La consigne
Pouvez-vous imprimer sans aucune modification tout ce qui va de « Posté par francesca7 » jusqu'à « le plus irrésistible. » dans le texte sur la mode ci-dessous ?

Texte à examiner
________________
Posté par francesca7 le 2 février 2015

 

 

imagesSi les artistes et les littérateurs avaient le pouvoir de faire la mode, il est très probable que ceux de la Renaissance auraient ressuscité le costume antique, et qu’on eût vu les gens aller par les rues, habillés comme les personnages héroïques qui décorent toutes les productions du règne de François Ier, monuments, meubles, vaisselle. Mais le goût en matière d’habits opère ses évolutions en dehors de l’école, et son indépendance défie les doctrines régnantes au point de se soustraire à celles dont l’empire est le plus irrésistible.

Autre part est la loi d’après laquelle il se gouverne. On l’accuse de suivre sottement la fantaisie d’un petit nombre d’hommes désœuvrés et frivoles ; en y regardant de plus près, on s’apercevrait que c’est l’industrie sans cesse en travail qui le pousse, qui lui impose ses continuels changements. Ceux qui passent pour les rois de la mode n’en sont que les propagateurs ; ils ont au-dessus d’eux le fabricant appliqué à mettre en circulation des produits nouveaux, l’ouvrier industrieux qui sait changer le jeu de son métier, de ses ciseaux, de son aiguille.
________________
Données présentées
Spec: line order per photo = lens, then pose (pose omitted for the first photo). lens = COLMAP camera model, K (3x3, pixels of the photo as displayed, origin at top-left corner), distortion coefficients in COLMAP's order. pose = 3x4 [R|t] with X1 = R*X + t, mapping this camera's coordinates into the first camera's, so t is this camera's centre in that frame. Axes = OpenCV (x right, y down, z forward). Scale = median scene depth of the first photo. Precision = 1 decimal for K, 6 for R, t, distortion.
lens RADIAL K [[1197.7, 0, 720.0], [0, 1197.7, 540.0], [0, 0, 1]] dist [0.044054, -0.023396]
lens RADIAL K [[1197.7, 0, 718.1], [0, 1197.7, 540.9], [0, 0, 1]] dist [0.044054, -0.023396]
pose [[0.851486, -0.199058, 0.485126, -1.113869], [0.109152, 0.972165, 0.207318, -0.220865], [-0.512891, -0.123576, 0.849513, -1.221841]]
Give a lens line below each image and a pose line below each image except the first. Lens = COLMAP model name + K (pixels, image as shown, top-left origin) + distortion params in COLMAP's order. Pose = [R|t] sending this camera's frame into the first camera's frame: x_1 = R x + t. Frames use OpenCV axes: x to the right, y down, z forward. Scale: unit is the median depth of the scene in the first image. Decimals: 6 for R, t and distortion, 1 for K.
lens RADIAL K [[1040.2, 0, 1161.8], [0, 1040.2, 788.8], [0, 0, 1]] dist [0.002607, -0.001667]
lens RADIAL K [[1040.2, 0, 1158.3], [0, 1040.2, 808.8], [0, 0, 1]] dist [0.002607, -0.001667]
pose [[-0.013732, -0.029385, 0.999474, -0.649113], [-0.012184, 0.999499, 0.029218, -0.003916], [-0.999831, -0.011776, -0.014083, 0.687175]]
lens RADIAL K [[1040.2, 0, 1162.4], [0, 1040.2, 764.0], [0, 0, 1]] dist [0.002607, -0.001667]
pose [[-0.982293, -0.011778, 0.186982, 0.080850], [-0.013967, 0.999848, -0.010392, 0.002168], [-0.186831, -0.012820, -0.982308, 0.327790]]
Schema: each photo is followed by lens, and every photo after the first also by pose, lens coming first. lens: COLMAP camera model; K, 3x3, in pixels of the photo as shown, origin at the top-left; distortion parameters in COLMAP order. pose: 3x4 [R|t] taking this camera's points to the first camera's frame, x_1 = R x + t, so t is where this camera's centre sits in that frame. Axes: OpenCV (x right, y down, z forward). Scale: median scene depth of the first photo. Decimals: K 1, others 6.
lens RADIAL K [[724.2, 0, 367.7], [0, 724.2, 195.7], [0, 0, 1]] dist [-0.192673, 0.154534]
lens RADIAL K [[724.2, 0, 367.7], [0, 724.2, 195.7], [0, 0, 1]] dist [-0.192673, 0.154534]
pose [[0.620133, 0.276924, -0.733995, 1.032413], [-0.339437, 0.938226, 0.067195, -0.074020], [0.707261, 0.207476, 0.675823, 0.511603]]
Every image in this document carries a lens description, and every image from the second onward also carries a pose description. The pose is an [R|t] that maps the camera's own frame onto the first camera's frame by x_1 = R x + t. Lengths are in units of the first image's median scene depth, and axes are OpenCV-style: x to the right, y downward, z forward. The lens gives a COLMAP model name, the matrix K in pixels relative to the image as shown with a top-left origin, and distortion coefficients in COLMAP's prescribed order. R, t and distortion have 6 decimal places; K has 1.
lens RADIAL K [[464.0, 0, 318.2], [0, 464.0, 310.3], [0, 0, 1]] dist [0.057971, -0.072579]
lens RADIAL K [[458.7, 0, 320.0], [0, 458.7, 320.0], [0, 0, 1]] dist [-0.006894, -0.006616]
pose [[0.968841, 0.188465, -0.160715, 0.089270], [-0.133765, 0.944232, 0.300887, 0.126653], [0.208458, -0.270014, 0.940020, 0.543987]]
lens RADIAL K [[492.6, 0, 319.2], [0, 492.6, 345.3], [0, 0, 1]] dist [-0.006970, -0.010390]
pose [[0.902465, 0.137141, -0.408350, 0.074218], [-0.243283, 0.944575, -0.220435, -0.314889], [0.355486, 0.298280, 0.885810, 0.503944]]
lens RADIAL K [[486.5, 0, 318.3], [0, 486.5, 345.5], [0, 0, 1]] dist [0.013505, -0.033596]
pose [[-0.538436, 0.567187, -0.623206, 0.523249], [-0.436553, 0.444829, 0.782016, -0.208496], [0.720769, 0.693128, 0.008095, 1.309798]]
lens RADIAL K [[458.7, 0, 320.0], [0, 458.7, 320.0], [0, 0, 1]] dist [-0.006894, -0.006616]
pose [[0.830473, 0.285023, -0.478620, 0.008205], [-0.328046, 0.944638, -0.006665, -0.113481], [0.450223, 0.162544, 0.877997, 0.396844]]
________________
Espace de réponse
Posté par francesca7 le 2 février 2015

 

 

imagesSi les artistes et les littérateurs avaient le pouvoir de faire la mode, il est très probable que ceux de la Renaissance auraient ressuscité le costume antique, et qu’on eût vu les gens aller par les rues, habillés comme les personnages héroïques qui décorent toutes les productions du règne de François Ier, monuments, meubles, vaisselle. Mais le goût en matière d’habits opère ses évolutions en dehors de l’école, et son indépendance défie les doctrines régnantes au point de se soustraire à celles dont l’empire est le plus irrésistible.